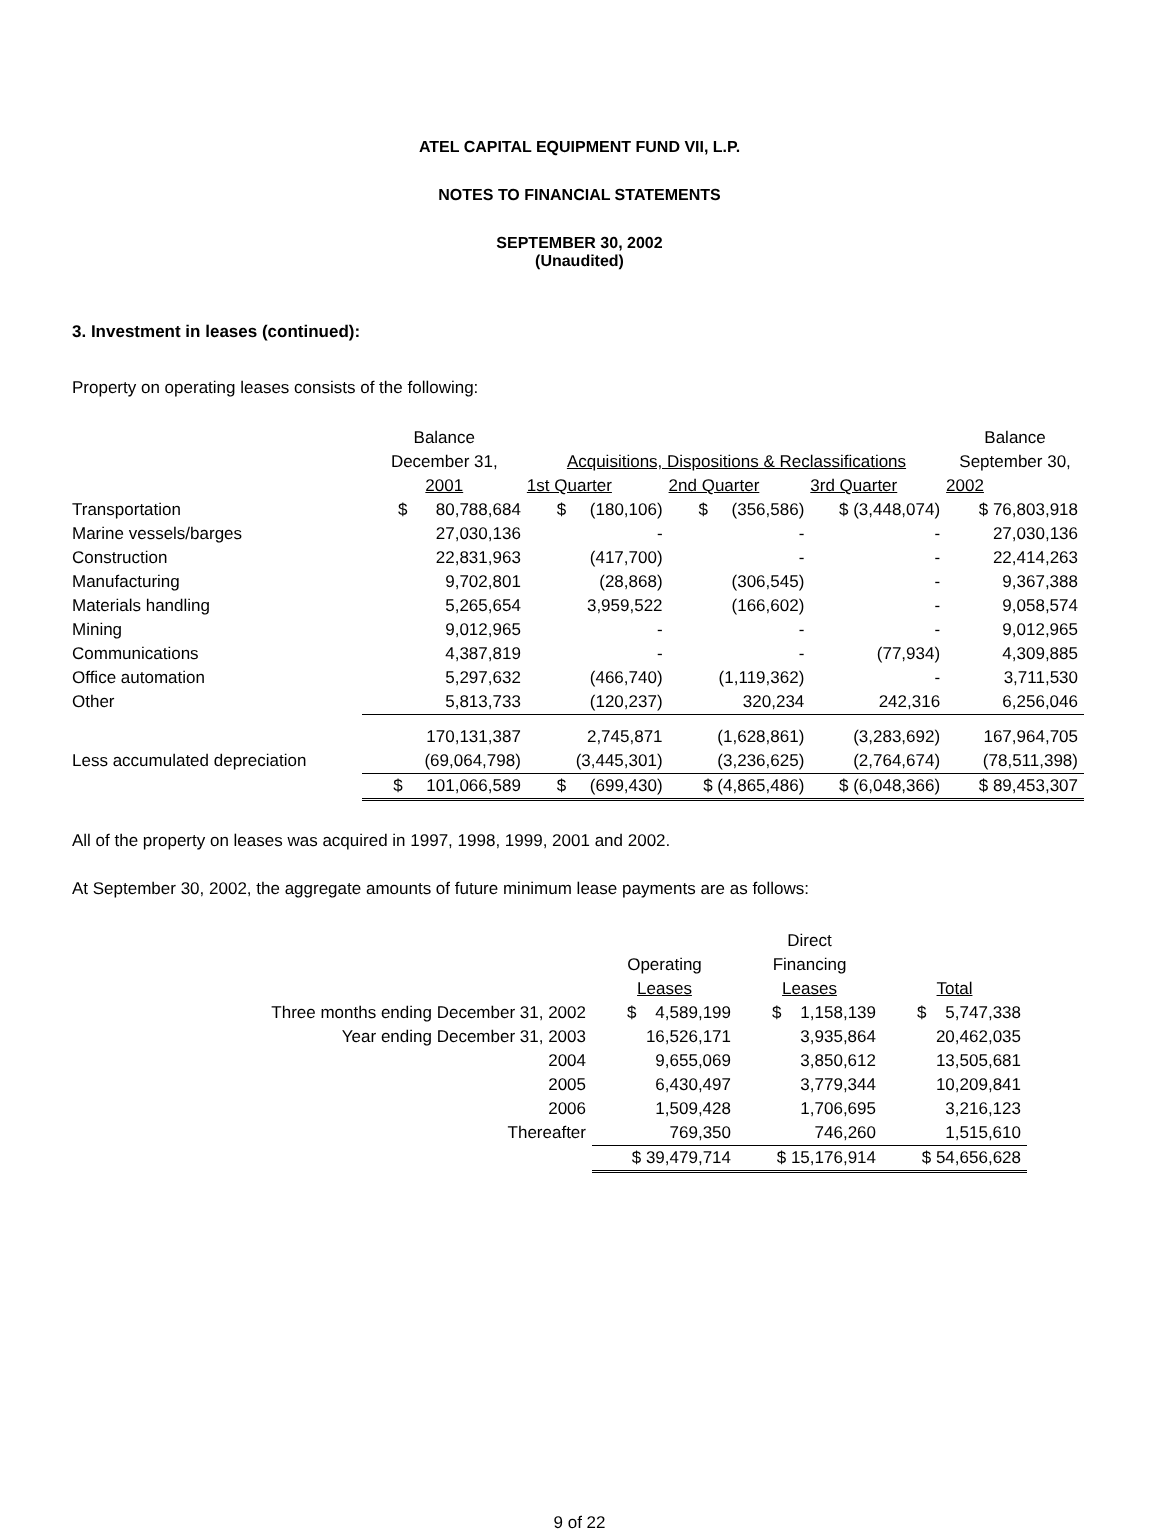ATEL CAPITAL EQUIPMENT FUND VII, L.P.
NOTES TO FINANCIAL STATEMENTS
SEPTEMBER 30, 2002
(Unaudited)
3. Investment in leases (continued):
Property on operating leases consists of the following:
| | Balance | | | | Balance |
| --- | --- | --- | --- | --- | --- |
| | December 31, | Acquisitions, Dispositions & Reclassifications | | | September 30, |
| | 2001 | 1st Quarter | 2nd Quarter | 3rd Quarter | 2002 |
| Transportation | $ 80,788,684 | $ (180,106) | $ (356,586) | $ (3,448,074) | $ 76,803,918 |
| Marine vessels/barges | 27,030,136 | - | - | - | 27,030,136 |
| Construction | 22,831,963 | (417,700) | - | - | 22,414,263 |
| Manufacturing | 9,702,801 | (28,868) | (306,545) | - | 9,367,388 |
| Materials handling | 5,265,654 | 3,959,522 | (166,602) | - | 9,058,574 |
| Mining | 9,012,965 | - | - | - | 9,012,965 |
| Communications | 4,387,819 | - | - | (77,934) | 4,309,885 |
| Office automation | 5,297,632 | (466,740) | (1,119,362) | - | 3,711,530 |
| Other | 5,813,733 | (120,237) | 320,234 | 242,316 | 6,256,046 |
| | 170,131,387 | 2,745,871 | (1,628,861) | (3,283,692) | 167,964,705 |
| Less accumulated depreciation | (69,064,798) | (3,445,301) | (3,236,625) | (2,764,674) | (78,511,398) |
| | $ 101,066,589 | $ (699,430) | $ (4,865,486) | $ (6,048,366) | $ 89,453,307 |
All of the property on leases was acquired in 1997, 1998, 1999, 2001 and 2002.
At September 30, 2002, the aggregate amounts of future minimum lease payments are as follows:
| | | Direct | |
| --- | --- | --- | --- |
| | Operating | Financing | |
| | Leases | Leases | Total |
| Three months ending December 31, 2002 | $ 4,589,199 | $ 1,158,139 | $ 5,747,338 |
| Year ending December 31, 2003 | 16,526,171 | 3,935,864 | 20,462,035 |
| 2004 | 9,655,069 | 3,850,612 | 13,505,681 |
| 2005 | 6,430,497 | 3,779,344 | 10,209,841 |
| 2006 | 1,509,428 | 1,706,695 | 3,216,123 |
| Thereafter | 769,350 | 746,260 | 1,515,610 |
| | $ 39,479,714 | $ 15,176,914 | $ 54,656,628 |
9 of 22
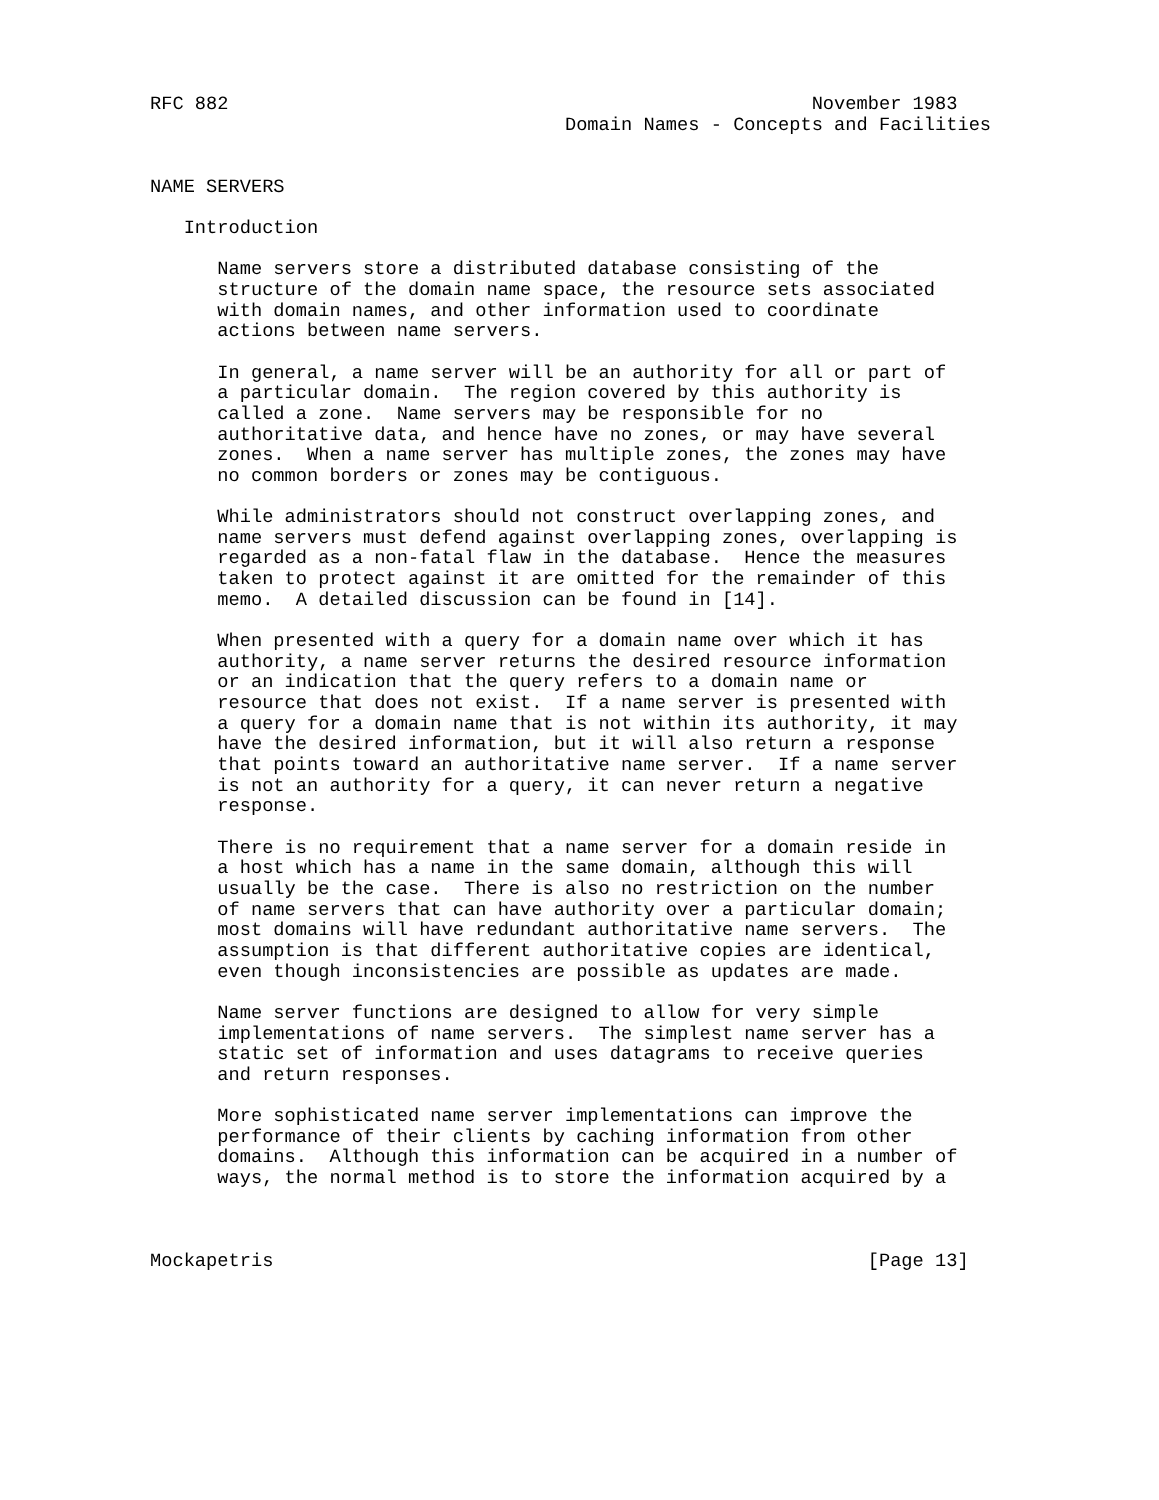RFC 882                                                    November 1983
                                     Domain Names - Concepts and Facilities


NAME SERVERS

   Introduction

      Name servers store a distributed database consisting of the
      structure of the domain name space, the resource sets associated
      with domain names, and other information used to coordinate
      actions between name servers.

      In general, a name server will be an authority for all or part of
      a particular domain.  The region covered by this authority is
      called a zone.  Name servers may be responsible for no
      authoritative data, and hence have no zones, or may have several
      zones.  When a name server has multiple zones, the zones may have
      no common borders or zones may be contiguous.

      While administrators should not construct overlapping zones, and
      name servers must defend against overlapping zones, overlapping is
      regarded as a non-fatal flaw in the database.  Hence the measures
      taken to protect against it are omitted for the remainder of this
      memo.  A detailed discussion can be found in [14].

      When presented with a query for a domain name over which it has
      authority, a name server returns the desired resource information
      or an indication that the query refers to a domain name or
      resource that does not exist.  If a name server is presented with
      a query for a domain name that is not within its authority, it may
      have the desired information, but it will also return a response
      that points toward an authoritative name server.  If a name server
      is not an authority for a query, it can never return a negative
      response.

      There is no requirement that a name server for a domain reside in
      a host which has a name in the same domain, although this will
      usually be the case.  There is also no restriction on the number
      of name servers that can have authority over a particular domain;
      most domains will have redundant authoritative name servers.  The
      assumption is that different authoritative copies are identical,
      even though inconsistencies are possible as updates are made.

      Name server functions are designed to allow for very simple
      implementations of name servers.  The simplest name server has a
      static set of information and uses datagrams to receive queries
      and return responses.

      More sophisticated name server implementations can improve the
      performance of their clients by caching information from other
      domains.  Although this information can be acquired in a number of
      ways, the normal method is to store the information acquired by a



Mockapetris                                                     [Page 13]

__The task__
Reproduce each line above precisely, with no pictures.

__Exercise response__
ATEL CAPITAL EQUIPMENT FUND VII, L.P.
NOTES TO FINANCIAL STATEMENTS
SEPTEMBER 30, 2002
(Unaudited)
3. Investment in leases (continued):
Property on operating leases consists of the following:
| | Balance | | | | Balance |
| --- | --- | --- | --- | --- | --- |
| | December 31, | Acquisitions, Dispositions & Reclassifications | | | September 30, |
| | 2001 | 1st Quarter | 2nd Quarter | 3rd Quarter | 2002 |
| Transportation | $ 80,788,684 | $ (180,106) | $ (356,586) | $ (3,448,074) | $ 76,803,918 |
| Marine vessels/barges | 27,030,136 | - | - | - | 27,030,136 |
| Construction | 22,831,963 | (417,700) | - | - | 22,414,263 |
| Manufacturing | 9,702,801 | (28,868) | (306,545) | - | 9,367,388 |
| Materials handling | 5,265,654 | 3,959,522 | (166,602) | - | 9,058,574 |
| Mining | 9,012,965 | - | - | - | 9,012,965 |
| Communications | 4,387,819 | - | - | (77,934) | 4,309,885 |
| Office automation | 5,297,632 | (466,740) | (1,119,362) | - | 3,711,530 |
| Other | 5,813,733 | (120,237) | 320,234 | 242,316 | 6,256,046 |
| | 170,131,387 | 2,745,871 | (1,628,861) | (3,283,692) | 167,964,705 |
| Less accumulated depreciation | (69,064,798) | (3,445,301) | (3,236,625) | (2,764,674) | (78,511,398) |
| | $ 101,066,589 | $ (699,430) | $ (4,865,486) | $ (6,048,366) | $ 89,453,307 |
All of the property on leases was acquired in 1997, 1998, 1999, 2001 and 2002.
At September 30, 2002, the aggregate amounts of future minimum lease payments are as follows:
| | | Direct | |
| --- | --- | --- | --- |
| | Operating | Financing | |
| | Leases | Leases | Total |
| Three months ending December 31, 2002 | $ 4,589,199 | $ 1,158,139 | $ 5,747,338 |
| Year ending December 31, 2003 | 16,526,171 | 3,935,864 | 20,462,035 |
| 2004 | 9,655,069 | 3,850,612 | 13,505,681 |
| 2005 | 6,430,497 | 3,779,344 | 10,209,841 |
| 2006 | 1,509,428 | 1,706,695 | 3,216,123 |
| Thereafter | 769,350 | 746,260 | 1,515,610 |
| | $ 39,479,714 | $ 15,176,914 | $ 54,656,628 |
9 of 22
RFC 882                                                    November 1983
                                     Domain Names - Concepts and Facilities


NAME SERVERS

   Introduction

      Name servers store a distributed database consisting of the
      structure of the domain name space, the resource sets associated
      with domain names, and other information used to coordinate
      actions between name servers.

      In general, a name server will be an authority for all or part of
      a particular domain.  The region covered by this authority is
      called a zone.  Name servers may be responsible for no
      authoritative data, and hence have no zones, or may have several
      zones.  When a name server has multiple zones, the zones may have
      no common borders or zones may be contiguous.

      While administrators should not construct overlapping zones, and
      name servers must defend against overlapping zones, overlapping is
      regarded as a non-fatal flaw in the database.  Hence the measures
      taken to protect against it are omitted for the remainder of this
      memo.  A detailed discussion can be found in [14].

      When presented with a query for a domain name over which it has
      authority, a name server returns the desired resource information
      or an indication that the query refers to a domain name or
      resource that does not exist.  If a name server is presented with
      a query for a domain name that is not within its authority, it may
      have the desired information, but it will also return a response
      that points toward an authoritative name server.  If a name server
      is not an authority for a query, it can never return a negative
      response.

      There is no requirement that a name server for a domain reside in
      a host which has a name in the same domain, although this will
      usually be the case.  There is also no restriction on the number
      of name servers that can have authority over a particular domain;
      most domains will have redundant authoritative name servers.  The
      assumption is that different authoritative copies are identical,
      even though inconsistencies are possible as updates are made.

      Name server functions are designed to allow for very simple
      implementations of name servers.  The simplest name server has a
      static set of information and uses datagrams to receive queries
      and return responses.

      More sophisticated name server implementations can improve the
      performance of their clients by caching information from other
      domains.  Although this information can be acquired in a number of
      ways, the normal method is to store the information acquired by a



Mockapetris                                                     [Page 13]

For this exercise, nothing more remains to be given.